Bryce Harper

Bryce Harper Won't Talk Timetable, But He's Confident He'll Be Back This Season

Harper suffered a broken left thumb after being hit by a pitch on June 25

Bryce Harper won’t talk timetable, but he’s confident he’ll be back this season originally appeared on NBC Sports Philadelphia

A week after having surgery to pin his broken left thumb back together, Bryce Harper was in the Phillies clubhouse Tuesday, vowing to play again this season.

When?

Late August?

Early September?

Those are the estimates being thrown around.

“I don’t want to give anybody a timetable because I don’t know,” Harper said. “I don’t think that’s fair to you guys or my teammates or anybody else. If I knew a specific date that I’d be back, I’d tell you.

“But I’ll be back.”

Harper suffered the injury when he was hit by a pitch from San Diego’s Blake Snell on June 25.

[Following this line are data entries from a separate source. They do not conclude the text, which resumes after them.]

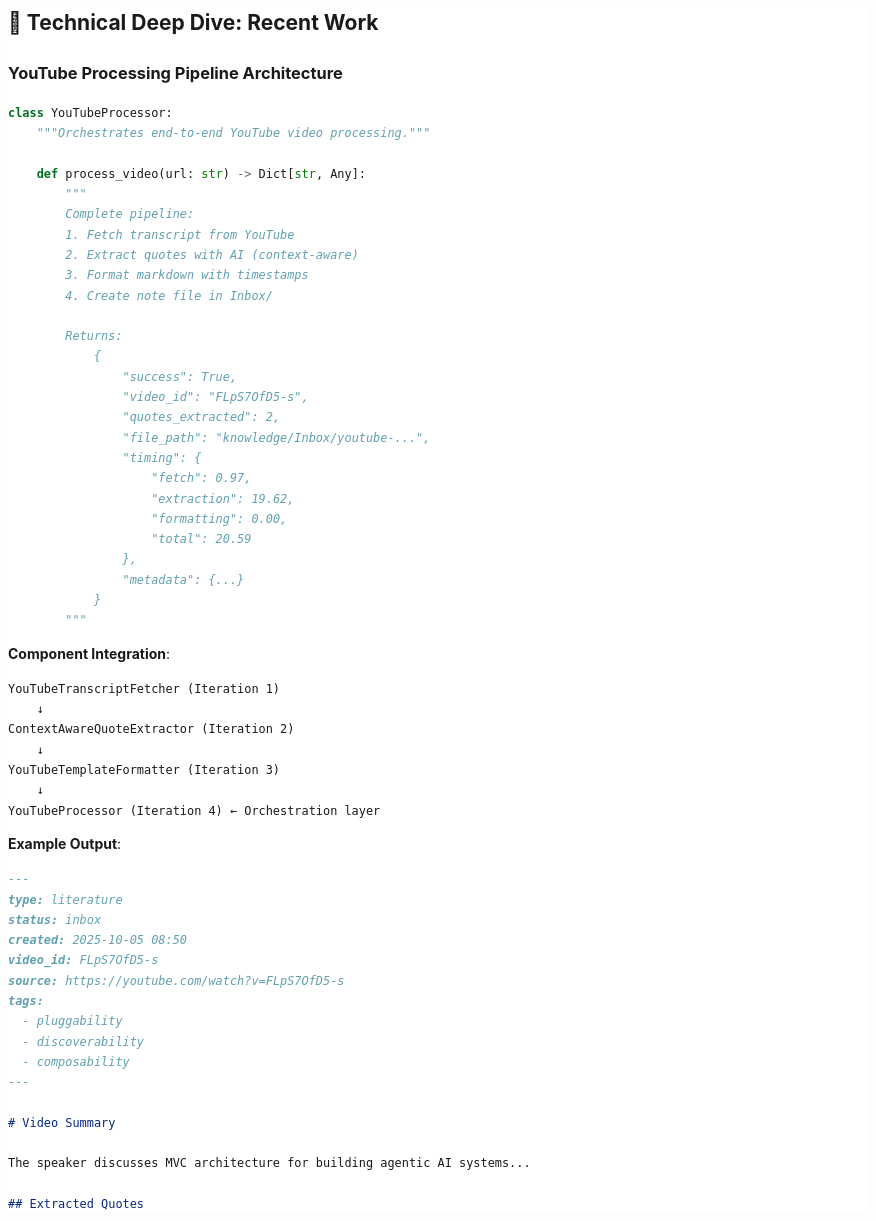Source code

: 
## 🔬 Technical Deep Dive: Recent Work

### **YouTube Processing Pipeline Architecture**

```python
class YouTubeProcessor:
    """Orchestrates end-to-end YouTube video processing."""
    
    def process_video(url: str) -> Dict[str, Any]:
        """
        Complete pipeline:
        1. Fetch transcript from YouTube
        2. Extract quotes with AI (context-aware)
        3. Format markdown with timestamps
        4. Create note file in Inbox/
        
        Returns:
            {
                "success": True,
                "video_id": "FLpS7OfD5-s",
                "quotes_extracted": 2,
                "file_path": "knowledge/Inbox/youtube-...",
                "timing": {
                    "fetch": 0.97,
                    "extraction": 19.62,
                    "formatting": 0.00,
                    "total": 20.59
                },
                "metadata": {...}
            }
        """
```

**Component Integration**:
```
YouTubeTranscriptFetcher (Iteration 1)
    ↓
ContextAwareQuoteExtractor (Iteration 2)
    ↓
YouTubeTemplateFormatter (Iteration 3)
    ↓
YouTubeProcessor (Iteration 4) ← Orchestration layer
```

**Example Output**:
```markdown
---
type: literature
status: inbox
created: 2025-10-05 08:50
video_id: FLpS7OfD5-s
source: https://youtube.com/watch?v=FLpS7OfD5-s
tags:
  - pluggability
  - discoverability
  - composability
---

# Video Summary

The speaker discusses MVC architecture for building agentic AI systems...

## Extracted Quotes

```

“I don’t want that to be my last game playing this year,” Harper said. “I just want to go day by day and be back when I can, when I feel healthy, whenever that is, to help this team win.”

Philadelphia-based surgeon Pedro Beredjiklian performed the surgery on Harper. Earlier in June, “Dr. B,” as Harper called him, performed surgery on Jean Segura, who is out with a broken right index finger and hopes to return in September.

Harper said three pins were placed into his broken thumb to speed the healing process. If he were a layman, he’d have skipped the surgery and the pins and let the break heal on its own. The pins will come out after a month, likely sometime in the final week of July. Once the pins are out, a clearer idea of a timetable for Harper’s return could emerge. Once his left hand is healthy, Harper said he would need at-bats in a controlled setting to complete his recovery.

Before the broken thumb, Harper had played the better part of three months with a ligament tear in his right elbow. He still has that injury but will be able to play through it once his thumb heals. He continues to receive treatment on the injured elbow and will have an ultrasound to gauge healing in a couple of weeks. It’s still not clear if he will require offseason surgery on the elbow.

The Phillies’ immediate challenge, as it has been for more than a week now, remains staying in contention for a playoff berth while Harper is out. Harper said he intends to get back on the field regardless of whether the team is in or out of the race, but he’d clearly prefer to play in meaningful games down the stretch. The Phils entered Tuesday night’s game against Washington at 4-3 since Harper went down.

“I hate sitting there watching, but it’s been a lot of fun seeing what these guys are doing,” he said. He mentioned the hot bats of Kyle Schwarber and Rhys Hoskins, the starting pitching and the bullpen, which, to use his word, has been “electric.”

The Phillies entered Tuesday night just a game behind St. Louis for control of the final NL wild card spot. After the current three-game series against Washington, the Phils will play a four-game showdown with the Cardinals in St. Louis starting Friday night. After that, the Phils play two in Toronto and three in Miami, which will take them to the All-Star break. The trade deadline is Aug. 2.

“It should be a good deadline if we do our job and get to where we need to be,” Harper said. “I never doubt (president of baseball ops Dave) Dombrowski doing what he needs to do to help this team get to where it needs to be. Dombrowski and (owner John) Middleton, they want to win as much as anybody in the clubhouse.”